A newly discovered planetary system offers peek at the future after the Sun’s death

International research group finds evidence that some outlying planets could survive an event expected to take place around five billion years from now

An artist's rendition of a gaseous planet near a white dwarf.
An artist's rendition of a gaseous planet near a white dwarf.W. M. Keck Observatory/Adam Makarenko

An international group of scientists, with the participation of the Astrophysics Institute of Andalusia-Spanish National Research Council (IAA-CSIC), has discovered a planetary system formed by a giant planet similar to Jupiter that is orbiting a white dwarf.

This gas giant is 40% more massive than Jupiter while the white dwarf is 60% larger than the Sun. The results of the investigation have been published in Nature. Camilla Danielski, an IAA-CISC astrophysicist and one of the authors of the study, says that with this discovery “there are guarantees that there are planets in our system that can survive the evolution of the star.” This could provide clues as to the future of the Solar System when the Sun reaches the end of its existence and becomes a red giant in five billion years.

The Sun, just like other similar stars, evolved over the course of millions of years until it turned into a white dwarf, like the star that formed the recently discovered planetary system. Pedro Amado, lead researcher in charge of the CSIC’s Cármenes telescope, whose mission is to seek out exoplanets, explains the process: “These solar-type stars [which take this form when they start to burn out] go through a red giant phase in which the external layers expand at the same time as the star is consuming the materials it contains to generate energy, and there comes a point in which these outermost layers are emitted to the exterior. What remains exposed is the nucleus of the star, which is what we know as a white dwarf.”

The new planetary system was first seen in 2010 via gravitational microlensing, a technique that is sensitive to cold planets and permits the detection of objects around any kind of star. The main difference between gravitational microlensing and other methods of detection is that it does not rely on the light being emitted from the host star. Subsequently, the system was observed and photographed on several more occasions with the infra-red instrumentation on the US Keck II telescope based in Hawaii. While attempting to study the host star, the scientific team noticed that its light was insufficiently bright to be that of a host star. Due to its characteristics, the hypotheses that it could be a neutron-based star, a black hole or a brown dwarf were also ruled out. As such, it had to be a white dwarf.

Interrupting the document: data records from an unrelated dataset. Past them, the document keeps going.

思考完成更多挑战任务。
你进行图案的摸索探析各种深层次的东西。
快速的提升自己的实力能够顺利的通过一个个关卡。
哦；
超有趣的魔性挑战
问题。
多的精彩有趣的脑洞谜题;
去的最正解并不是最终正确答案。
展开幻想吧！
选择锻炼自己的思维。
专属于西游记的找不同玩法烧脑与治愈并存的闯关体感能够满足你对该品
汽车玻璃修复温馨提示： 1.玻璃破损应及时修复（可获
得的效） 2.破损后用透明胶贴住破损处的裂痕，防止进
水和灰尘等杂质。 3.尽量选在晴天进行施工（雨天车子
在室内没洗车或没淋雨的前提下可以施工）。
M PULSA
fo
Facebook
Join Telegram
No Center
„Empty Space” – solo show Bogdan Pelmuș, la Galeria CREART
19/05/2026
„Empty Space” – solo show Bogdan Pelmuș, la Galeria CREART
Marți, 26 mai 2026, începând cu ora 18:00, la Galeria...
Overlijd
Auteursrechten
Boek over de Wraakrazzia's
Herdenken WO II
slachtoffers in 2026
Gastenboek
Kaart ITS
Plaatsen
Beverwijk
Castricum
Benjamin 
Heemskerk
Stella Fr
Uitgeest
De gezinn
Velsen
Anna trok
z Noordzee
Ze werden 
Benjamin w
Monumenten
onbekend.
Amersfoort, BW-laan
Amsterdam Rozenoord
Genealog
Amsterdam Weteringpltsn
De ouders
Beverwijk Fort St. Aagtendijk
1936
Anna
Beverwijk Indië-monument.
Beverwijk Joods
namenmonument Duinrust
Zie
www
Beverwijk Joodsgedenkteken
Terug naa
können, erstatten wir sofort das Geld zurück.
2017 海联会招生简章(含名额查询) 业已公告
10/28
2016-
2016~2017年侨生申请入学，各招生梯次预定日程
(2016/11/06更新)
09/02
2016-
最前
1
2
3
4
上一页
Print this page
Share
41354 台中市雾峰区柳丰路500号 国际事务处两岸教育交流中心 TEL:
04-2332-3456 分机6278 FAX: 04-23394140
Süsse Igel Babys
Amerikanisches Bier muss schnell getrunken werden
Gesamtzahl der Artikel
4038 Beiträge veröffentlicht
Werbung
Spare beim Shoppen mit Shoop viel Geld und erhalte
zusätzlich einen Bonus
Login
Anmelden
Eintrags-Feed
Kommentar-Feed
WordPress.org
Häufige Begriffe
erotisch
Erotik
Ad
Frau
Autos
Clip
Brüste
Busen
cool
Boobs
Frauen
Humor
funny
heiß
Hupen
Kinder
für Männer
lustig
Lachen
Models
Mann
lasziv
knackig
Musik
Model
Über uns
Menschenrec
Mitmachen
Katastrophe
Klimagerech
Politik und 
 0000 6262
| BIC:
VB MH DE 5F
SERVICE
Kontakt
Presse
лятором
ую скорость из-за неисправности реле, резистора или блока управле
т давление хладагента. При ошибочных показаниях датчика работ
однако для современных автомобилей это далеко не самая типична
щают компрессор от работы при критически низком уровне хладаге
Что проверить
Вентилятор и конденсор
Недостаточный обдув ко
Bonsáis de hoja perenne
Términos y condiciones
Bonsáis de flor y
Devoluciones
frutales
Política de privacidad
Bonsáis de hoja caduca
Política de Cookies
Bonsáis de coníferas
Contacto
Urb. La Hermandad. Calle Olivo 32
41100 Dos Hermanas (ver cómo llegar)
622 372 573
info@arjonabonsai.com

The investigators say that the distance of separation between giant planets and these stars is generally five or six astronomical units (AU, the average distance between the Earth and the Sun, which is around 93 million miles or 150 million kilometers). On this occasion, however, the orbital separation has been measured at 2.8 AU. Furthermore, the researchers point out that the planet and the host star were born at the same time.

Speaking about the ramifications of the study, Amado stresses that it is one of the first and most important steps toward unraveling the complete history of the Solar System, meaning “what will come to pass in the future,” and adds that it could also help to understand the complete evolution of planetary systems. As to what will happen millions of years from now, Joshua Blackman, a professor at the University of Tasmania in Australia and the lead author of the paper, says that the evolution of the Sun will destroy Mercury and Venus and quite possibly the Earth. On the other hand, Mars and the rest of the outlying gas giants will survive. “Our discovery provides evidence that it is probable that the standard picture of how planetary systems evolve as their host star dies is correct,” Blackman says. As to the surviving planets, Danielski states that they have to be within a specific range of separation from their star, neither so close that the planet is swallowed up, nor too far away that it is simply lost in the vastness of space.

Future studies

Studies on these planetary systems have been ongoing for years, but this latest research has proven more successful. In September 2020, another paper was published in Nature in which a possible candidate for a giant planet transiting a white dwarf was put forward. This planetary object was approximately the same size as Jupiter and is “no more than 14 times as massive,” with a 95% level of confidence, according to the paper. Danielski states that the problem with this research is that the exact mass of the planet is not known. Only the upper limit is known with certainty and, as such, it may or may not be a planet.

Amado and his colleagues at IAA-CSIC maintain their intention to discover other planetary systems like this one using Espresso, a very high-resolution spectrographic instrument housed at the European Southern Observatory’s VLT (Very Large Telescope) facility in Chile. Espresso measures radial velocity in meters per second. According to the Spanish Astrophysics Society, radial velocity is “the speed with which a celestial object, normally a star, moves away from or toward the Earth.” The goal is to detect a giant planet in the vicinity of a white dwarf, but considerably closer and which can be observed “as many times as we wish,” says Amado.